Water collected between towers

Solution 1:

Once the water's done falling, each position will fill to a level equal to the smaller of the highest tower to the left and the highest tower to the right.

Find, by a rightward scan, the highest tower to the left of each position. Then find, by a leftward scan, the highest tower to the right of each position. Then take the minimum at each position and add them all up.

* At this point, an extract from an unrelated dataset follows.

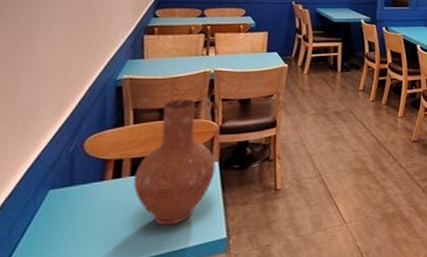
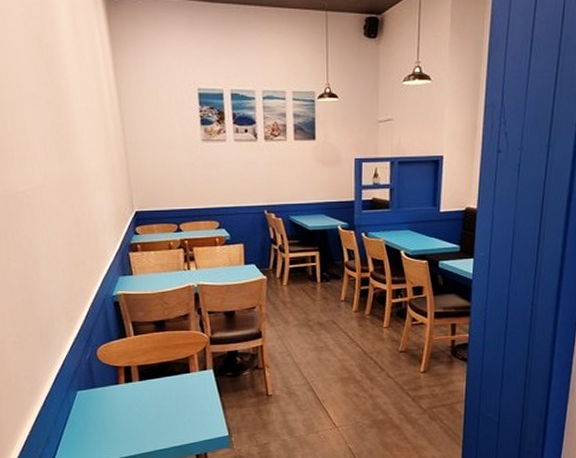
vase: present [133,99,216,226] -> none [143,312,211,424]

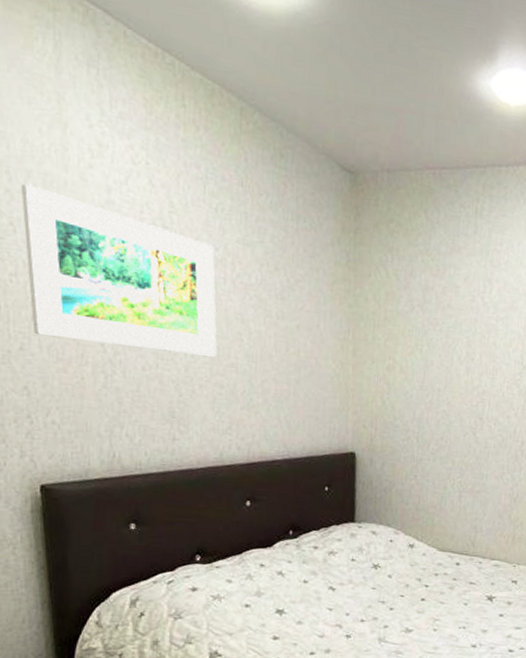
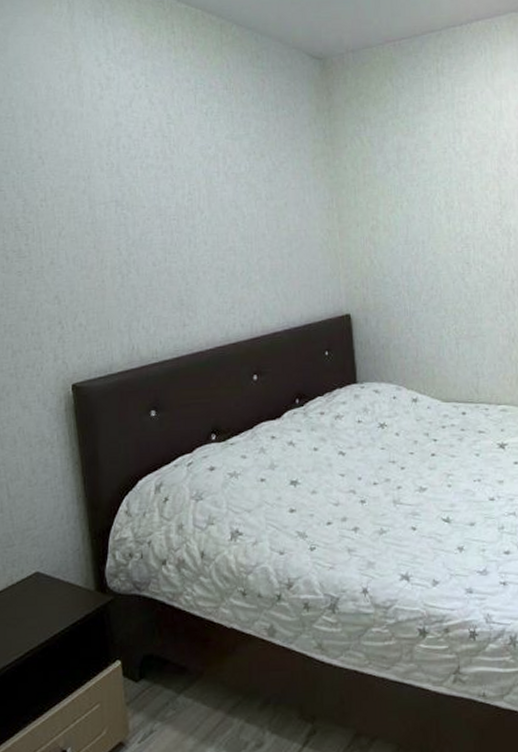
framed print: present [20,183,217,357] -> none [46,122,216,249]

Something like this ought to work:

int tow[N]; // nonnegative tower heights
int hl[N] = {0}, hr[N] = {0}; // highest-left and highest-right
for (int i = 0; i < n; i++) hl[i] = max(tow[i], (i!=0)?hl[i-1]:0);
for (int i = n-1; i >= 0; i--) hr[i] = max(tow[i],i<(n-1) ? hr[i+1]:0);
int ans = 0;
for (int i = 0; i < n; i++) ans += min(hl[i], hr[i]) - tow[i];

Solution 2:

Here's an efficient solution in Haskell

rainfall :: [Int] -> Int
rainfall xs = sum (zipWith (-) mins xs)
    where mins = zipWith min maxl maxr
          maxl = scanl1 max xs
          maxr = scanr1 max xs

it uses the same two-pass scan algorithm mentioned in the other answers.